Aberrant Hypermethylation of APC Tumor Supressor Gene in Acute Leukemia Patients

Hatirnaz O. N. G., Firtina S., Erbilgin Y., Özbek U., Sayitoglu M.

UHOD-ULUSLARARASI HEMATOLOJI-ONKOLOJI DERGISI, vol.27, pp.1-7, 2017 (SCI-Expanded) identifier identifier

  • Publication Type: Article / Article
  • Volume: 27
  • Publication Date: 2017
  • Doi Number: 10.4999/uhod.171663
  • Journal Indexes: Science Citation Index Expanded (SCI-EXPANDED)
  • Page Numbers: pp.1-7
  • Keywords: APC, methylation, Expression, Acute leukemia, WNT signaling, WNT PATHWAY, SIGNALING PATHWAY, METHYLATION, CANCER, DNA, CATENIN
  • Acibadem Mehmet Ali Aydinlar University Affiliated: Yes


Wingless Type (WNT) signaling pathway is an evolutionarily conserved pathway that is crucial for the cell fate determination, survival and expansion of lymphocyte progenitors. It has been demonstrated that deregulated WNT signaling is one of the participating mechanism underlying lymphoid leukemogenesis. Inactivating mutations and methylation in Adenomatous Polyposis Coli (APC) gene, a negative regulator of WNT pathway, can cause ligand independent WNT pathway simulation. In this study, promoter methylation and expression of the APC gene is evaluated in childhood lymphoid and myeloid acute leukemia patients (n=118) and representative cell lines by using methylation specific PCR (MS-PCR) and real time quantitative PCR (QRT-PCR). APC gene promoter found hypermethylated in the 56% of childhood acute leukemia patients [49.2% of B-cell acute lymphoblastic leukemia (B-ALL), 62.5% of T-cell acute lymphoblastic leukemia (T-ALL) and 64.1% of Acute myeloid leukemia (AML)]. To evaluate the reflection of promoter methylation, APC mRNA levels were examined and found that all acute lymphoblastic leukemia subgroups have statistically lower APC expression levels compared to controls. Although there was no association with clinical parameters, promoter hypermethylation of APC gene seems to be a common epigenetic event in acute leukemia and leading to differential expression levels among different acute leukemia phenotypes.

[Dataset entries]
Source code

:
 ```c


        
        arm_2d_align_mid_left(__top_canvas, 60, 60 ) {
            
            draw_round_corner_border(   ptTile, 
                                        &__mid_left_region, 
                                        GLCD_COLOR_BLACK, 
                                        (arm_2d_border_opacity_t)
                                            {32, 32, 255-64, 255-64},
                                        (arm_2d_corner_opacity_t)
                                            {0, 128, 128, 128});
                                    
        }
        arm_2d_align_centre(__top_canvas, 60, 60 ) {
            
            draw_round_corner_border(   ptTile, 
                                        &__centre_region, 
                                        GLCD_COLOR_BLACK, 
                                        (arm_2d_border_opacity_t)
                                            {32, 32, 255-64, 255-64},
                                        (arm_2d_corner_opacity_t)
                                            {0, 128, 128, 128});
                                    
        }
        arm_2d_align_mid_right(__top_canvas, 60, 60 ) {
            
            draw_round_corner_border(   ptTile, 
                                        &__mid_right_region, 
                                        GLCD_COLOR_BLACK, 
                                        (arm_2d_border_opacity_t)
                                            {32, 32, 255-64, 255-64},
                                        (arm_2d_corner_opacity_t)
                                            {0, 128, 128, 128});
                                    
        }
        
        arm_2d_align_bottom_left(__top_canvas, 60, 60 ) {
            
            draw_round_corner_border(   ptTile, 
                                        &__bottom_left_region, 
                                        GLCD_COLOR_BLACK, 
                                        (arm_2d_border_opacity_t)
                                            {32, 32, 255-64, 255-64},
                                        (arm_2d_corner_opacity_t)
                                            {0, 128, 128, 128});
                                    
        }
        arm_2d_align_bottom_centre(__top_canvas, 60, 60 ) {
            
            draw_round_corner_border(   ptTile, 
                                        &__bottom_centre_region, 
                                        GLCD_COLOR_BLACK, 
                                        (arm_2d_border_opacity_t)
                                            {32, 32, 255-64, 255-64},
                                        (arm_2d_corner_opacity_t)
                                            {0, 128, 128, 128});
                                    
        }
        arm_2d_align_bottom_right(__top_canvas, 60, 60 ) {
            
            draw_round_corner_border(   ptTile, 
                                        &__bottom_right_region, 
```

### Task item
In the abstract on APC hypermethylation in acute leukemia, what percentage of childhood acute leukemia patients had a hypermethylated APC gene promoter? The lines are separate material and are unrelated to the abstract.

### Response area
56%